We next see Moses as a grown man, and his destiny comes into view:

When the Egyptian was beating the Hebrew – Moses stepped in.

When two Hebrews were going at it with each other – Moses stepped in.

When the shepherds were harassing the daughters of Midian – Moses stepped in.

Moses was made for rescue. God’s use of Moses to deliver his people, which we will be reading about soon, was not a random choice. He was formed in his mother’s womb to be a rescuer.

God is intentional in the way He forms us, and the purpose He puts in us.

Ephesians 2:10 – “For we are God’s handiwork, created in Christ Jesus to do good works, which God prepared in advance for us to do.”

Moses’ mother, Jochabed, knew that his birth was God’s will. And Hebrews 11 tells us that it was by the faith of his parents that Moses was hidden from Pharaoh, and that they were not afraid of the Egyptian king’s command.

What will be my intercession for the destiny of the next generation?

Exodus 1: Who Is Afraid of the Men?

And then Joseph’s generation died, a new king came to power, and everything changed.

And this is where we can learn an important lesson.

 He said to his people, “Look, the Israelite people are more numerous and powerful than we are. Come, let’s deal shrewdly with them; otherwise they will multiply further, and when war breaks out, they will join our enemies, fight against us, and leave the country.” 

Exodus 1:9-10

Oppression doesn’t always come from a desire to have more power and control. Sometimes it comes from fear. Maybe we try to hold down and control the thing (or people) we fear the most. And maybe when it works, we feel powerful, and we want more of that feeling. Maybe.

But sometimes it backfires. Egypt’s king was afraid of the large number of Israelites, so he had them oppressed and what do you know? The more they were oppressed, the more they multiplied, and I wonder if that’s what happens when we try to push down and control the thing we fear. It just gets bigger.

So the fearful king tried a different strategy. He tried to control their population by killing off the boy babies, because boys become men and that was actually the fear the king was trying to hold down.

“…otherwise they will multiply further, and when war breaks out, they will join our enemies, fight against us, and leave the country.” 

Women didn’t go to war, men did. So the king needed to stop boys from becoming men.
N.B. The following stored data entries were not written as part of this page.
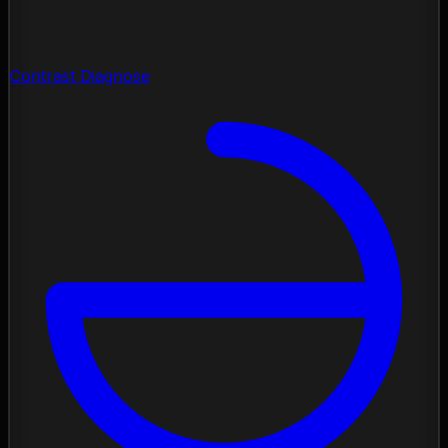
Contrast Diagnose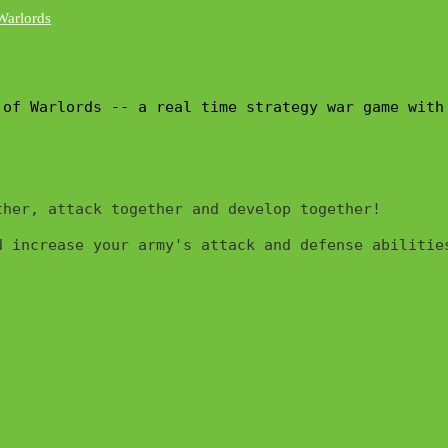
 of Warlords -- a real time strategy war game with
her, attack together and develop together!

 increase your army's attack and defense abilities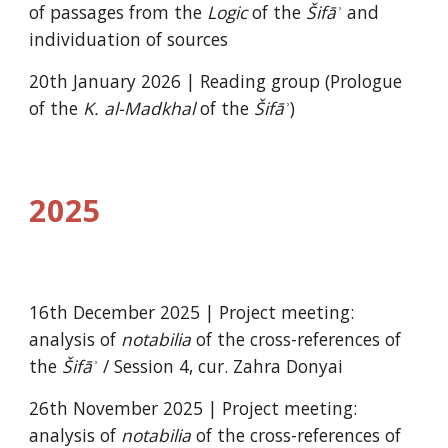
of passages
from the
Logic
of the
Šifāʾ
and
individuation of sources
20
th
January
202
6
| Reading group (Prologue
of the
K. al-Madkhal
of the
Šifāʾ
)
2025
16th December 2025 |
Project meeting:
analysis of
notabilia
of the cross-references of
the
Šifāʾ
/ Session
4,
cur. Zahra Donyai
26th November 2025 |
Project meeting:
analysis of
notabilia
of the cross-references of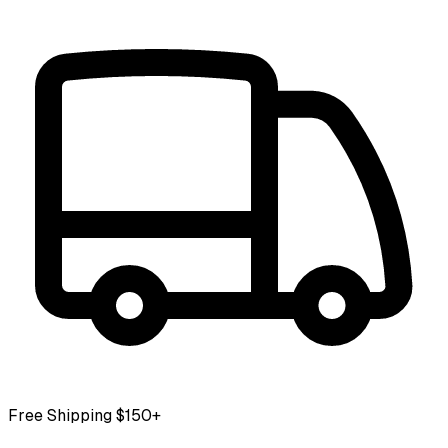
Free Shipping $150+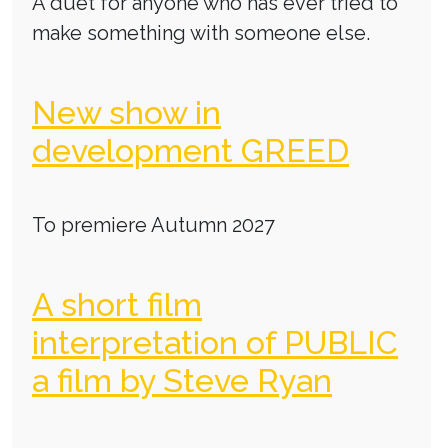
A duet for anyone who has ever tried to
make something with someone else.
New show in
development GREED
To premiere Autumn 2027
A short film
interpretation of PUBLIC
a film by Steve Ryan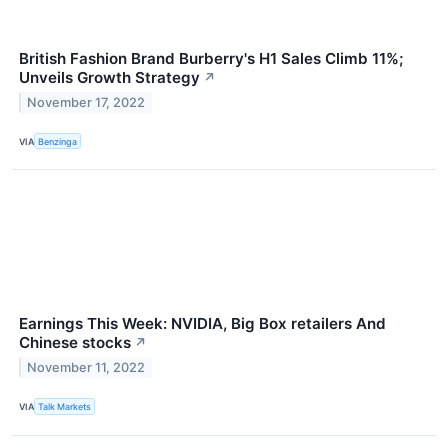
British Fashion Brand Burberry's H1 Sales Climb 11%;
Unveils Growth Strategy
↗
November 17, 2022
VIA
Benzinga
Earnings This Week: NVIDIA, Big Box retailers And
Chinese stocks
↗
November 11, 2022
VIA
Talk Markets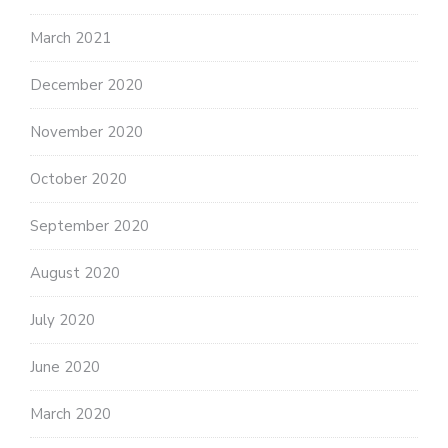
March 2021
December 2020
November 2020
October 2020
September 2020
August 2020
July 2020
June 2020
March 2020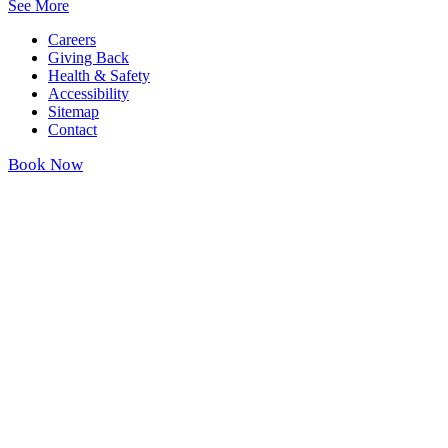
See More
Careers
Giving Back
Health & Safety
Accessibility
Sitemap
Contact
Book Now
And that right there is a rabbit trail I wish we had time to explore. Instead, the conspiracy theorist in me is just gonna throw out a few questions to ponder –

Why is our culture trying so hard to keep boys from becoming men? Why are they being encouraged to become girls? Why are they calling masculinity toxic and encouraging men to suppress who they were created to be? Who is afraid of men being men?
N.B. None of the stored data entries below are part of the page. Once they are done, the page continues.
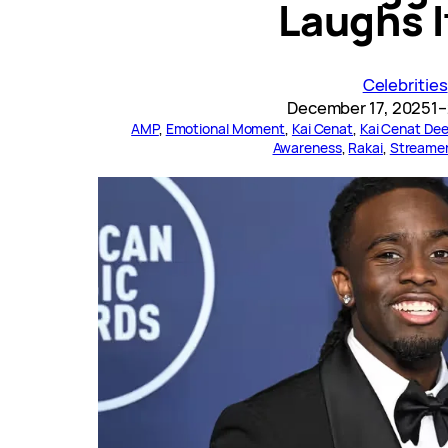
Laughs I
Celebrities
December 17, 2025
1–
AMP
, 
Emotional Moment
, 
Kai Cenat
, 
Kai Cenat Dee
Awareness
, 
Rakai
, 
Streame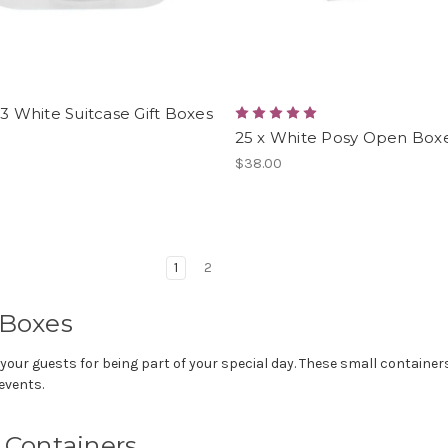
 3 White Suitcase Gift Boxes
25 x White Posy Open Box
$38.00
1
2
 Boxes
ur guests for being part of your special day. These small containers a
events.
r Containers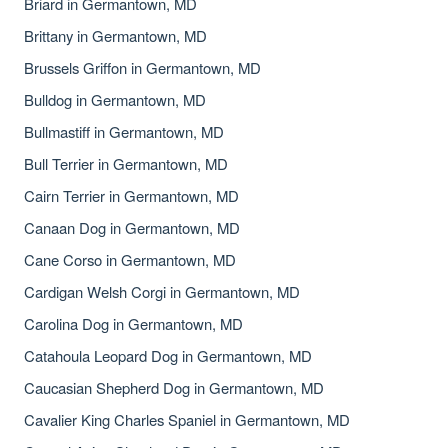
Briard in Germantown, MD
Brittany in Germantown, MD
Brussels Griffon in Germantown, MD
Bulldog in Germantown, MD
Bullmastiff in Germantown, MD
Bull Terrier in Germantown, MD
Cairn Terrier in Germantown, MD
Canaan Dog in Germantown, MD
Cane Corso in Germantown, MD
Cardigan Welsh Corgi in Germantown, MD
Carolina Dog in Germantown, MD
Catahoula Leopard Dog in Germantown, MD
Caucasian Shepherd Dog in Germantown, MD
Cavalier King Charles Spaniel in Germantown, MD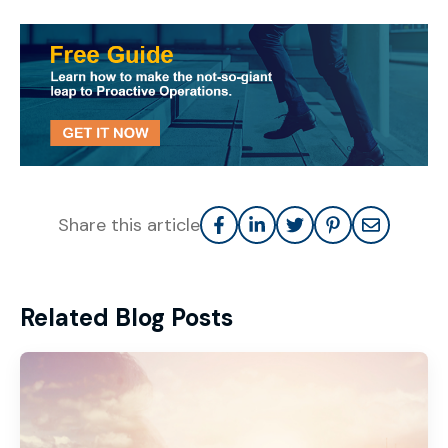
Share this article
Related Blog Posts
Thankfully, the midwives feared God more than they feared the king, and the plan to eliminate the growing population of boys who would become men failed.

What is your fear? How are you handling that fear? Is it working?

Do you fear God more?

As the Church, have we adopted the fear of our current culture and bought into the lie that men are bad, or toxic? God forbid. I pray that we will be the ones who fear God enough to speak the truth and who encourage men to be men. Godly men, but by all means, men.